» **YOUR ASSIGNMENT**: Only one stretch of the data is wanted: the line containing "[1]: https://www.linkedin.com/in/andrea-del-cortona-86175474/", the line containing "[2]: https://github.com/19ADC99", and every line between them, copied exactly.

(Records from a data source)
━━━━━━━━━━

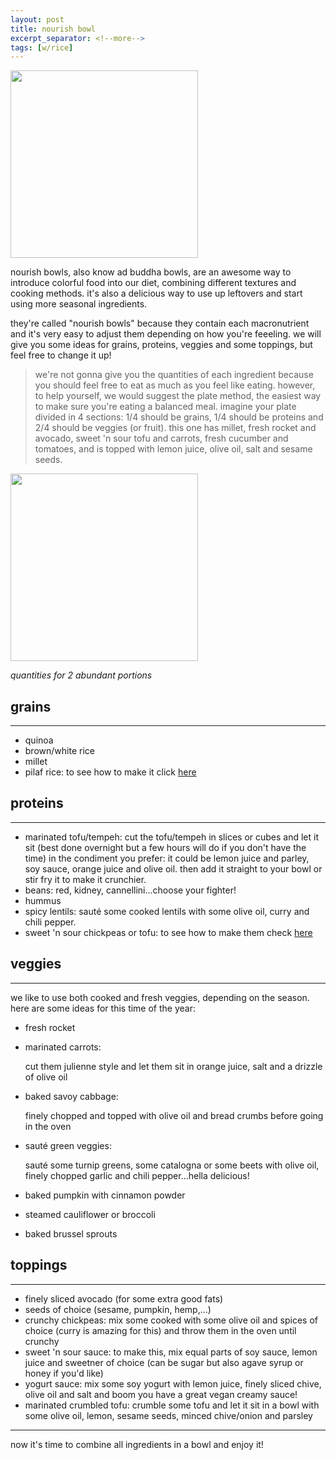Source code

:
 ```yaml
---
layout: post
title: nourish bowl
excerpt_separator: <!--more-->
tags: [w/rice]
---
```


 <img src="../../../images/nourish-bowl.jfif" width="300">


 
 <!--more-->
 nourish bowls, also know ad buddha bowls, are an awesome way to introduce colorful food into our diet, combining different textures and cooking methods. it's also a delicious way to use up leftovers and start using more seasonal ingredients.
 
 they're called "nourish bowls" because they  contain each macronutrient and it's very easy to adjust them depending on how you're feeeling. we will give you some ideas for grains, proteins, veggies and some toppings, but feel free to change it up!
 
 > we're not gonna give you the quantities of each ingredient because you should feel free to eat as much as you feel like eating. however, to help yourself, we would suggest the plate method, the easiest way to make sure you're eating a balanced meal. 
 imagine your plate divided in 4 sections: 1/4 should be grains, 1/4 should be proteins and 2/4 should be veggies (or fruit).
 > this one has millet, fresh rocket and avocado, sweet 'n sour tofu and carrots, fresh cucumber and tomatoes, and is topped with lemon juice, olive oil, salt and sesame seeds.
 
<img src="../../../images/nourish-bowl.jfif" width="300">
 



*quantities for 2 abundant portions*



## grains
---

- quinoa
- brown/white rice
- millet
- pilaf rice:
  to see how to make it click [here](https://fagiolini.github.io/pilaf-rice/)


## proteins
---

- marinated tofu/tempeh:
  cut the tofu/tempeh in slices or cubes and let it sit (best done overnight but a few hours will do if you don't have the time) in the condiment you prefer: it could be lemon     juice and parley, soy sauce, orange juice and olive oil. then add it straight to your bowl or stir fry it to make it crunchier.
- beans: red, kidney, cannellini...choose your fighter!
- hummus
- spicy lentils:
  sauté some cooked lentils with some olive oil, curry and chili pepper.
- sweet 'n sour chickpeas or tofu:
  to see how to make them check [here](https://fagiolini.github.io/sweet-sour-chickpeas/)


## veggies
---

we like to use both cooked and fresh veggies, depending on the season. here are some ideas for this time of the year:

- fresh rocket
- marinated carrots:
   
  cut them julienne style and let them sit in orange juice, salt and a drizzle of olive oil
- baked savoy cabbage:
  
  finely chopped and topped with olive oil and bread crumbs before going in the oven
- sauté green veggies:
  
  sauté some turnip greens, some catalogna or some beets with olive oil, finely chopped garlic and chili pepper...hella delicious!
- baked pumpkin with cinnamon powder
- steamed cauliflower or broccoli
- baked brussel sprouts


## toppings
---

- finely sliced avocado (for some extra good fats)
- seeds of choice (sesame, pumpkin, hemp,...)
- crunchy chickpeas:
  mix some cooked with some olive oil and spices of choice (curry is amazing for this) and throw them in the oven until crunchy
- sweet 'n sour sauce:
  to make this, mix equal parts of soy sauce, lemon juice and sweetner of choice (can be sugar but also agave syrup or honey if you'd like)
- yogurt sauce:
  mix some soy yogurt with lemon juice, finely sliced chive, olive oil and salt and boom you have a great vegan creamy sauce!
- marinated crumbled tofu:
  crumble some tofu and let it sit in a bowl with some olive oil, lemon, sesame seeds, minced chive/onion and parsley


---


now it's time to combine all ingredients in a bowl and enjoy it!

━━━━━━━━━━

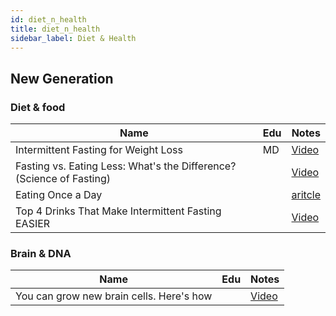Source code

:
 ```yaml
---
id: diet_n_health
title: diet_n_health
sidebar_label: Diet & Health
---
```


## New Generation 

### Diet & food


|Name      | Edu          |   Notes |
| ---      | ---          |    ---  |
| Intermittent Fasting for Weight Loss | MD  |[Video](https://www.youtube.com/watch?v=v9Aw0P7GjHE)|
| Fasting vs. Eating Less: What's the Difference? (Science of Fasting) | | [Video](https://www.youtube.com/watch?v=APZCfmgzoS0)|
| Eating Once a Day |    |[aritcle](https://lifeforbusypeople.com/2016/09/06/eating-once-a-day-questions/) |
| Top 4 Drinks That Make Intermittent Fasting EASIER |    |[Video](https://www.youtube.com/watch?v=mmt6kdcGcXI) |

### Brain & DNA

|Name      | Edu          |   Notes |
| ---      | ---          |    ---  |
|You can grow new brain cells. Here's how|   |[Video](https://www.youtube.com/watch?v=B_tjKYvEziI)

━━━━━━━━━━

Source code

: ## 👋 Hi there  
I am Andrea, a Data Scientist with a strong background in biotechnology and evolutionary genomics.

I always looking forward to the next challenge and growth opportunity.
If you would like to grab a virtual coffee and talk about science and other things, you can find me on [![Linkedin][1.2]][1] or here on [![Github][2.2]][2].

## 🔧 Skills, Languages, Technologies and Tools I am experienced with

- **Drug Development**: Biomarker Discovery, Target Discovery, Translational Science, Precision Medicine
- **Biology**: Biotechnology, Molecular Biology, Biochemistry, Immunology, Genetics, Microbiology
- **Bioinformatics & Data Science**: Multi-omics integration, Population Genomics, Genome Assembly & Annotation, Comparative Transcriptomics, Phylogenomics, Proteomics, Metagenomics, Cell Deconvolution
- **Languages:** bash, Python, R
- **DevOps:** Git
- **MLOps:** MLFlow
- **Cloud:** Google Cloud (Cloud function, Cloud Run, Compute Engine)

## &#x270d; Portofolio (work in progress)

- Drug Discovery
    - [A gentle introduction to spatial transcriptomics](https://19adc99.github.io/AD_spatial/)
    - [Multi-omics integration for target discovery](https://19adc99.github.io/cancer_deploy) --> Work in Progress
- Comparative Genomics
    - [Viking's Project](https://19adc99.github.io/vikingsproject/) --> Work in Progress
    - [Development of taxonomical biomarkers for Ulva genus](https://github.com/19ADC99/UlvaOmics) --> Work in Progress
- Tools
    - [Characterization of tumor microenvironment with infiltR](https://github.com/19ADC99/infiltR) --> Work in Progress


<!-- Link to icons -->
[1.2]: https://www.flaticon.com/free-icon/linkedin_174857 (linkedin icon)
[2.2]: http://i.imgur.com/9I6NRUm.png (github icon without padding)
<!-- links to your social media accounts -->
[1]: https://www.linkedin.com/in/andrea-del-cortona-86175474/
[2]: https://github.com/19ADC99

━━━━━━━━━━

» **EXPECTED ANSWER**:
[1]: https://www.linkedin.com/in/andrea-del-cortona-86175474/
[2]: https://github.com/19ADC99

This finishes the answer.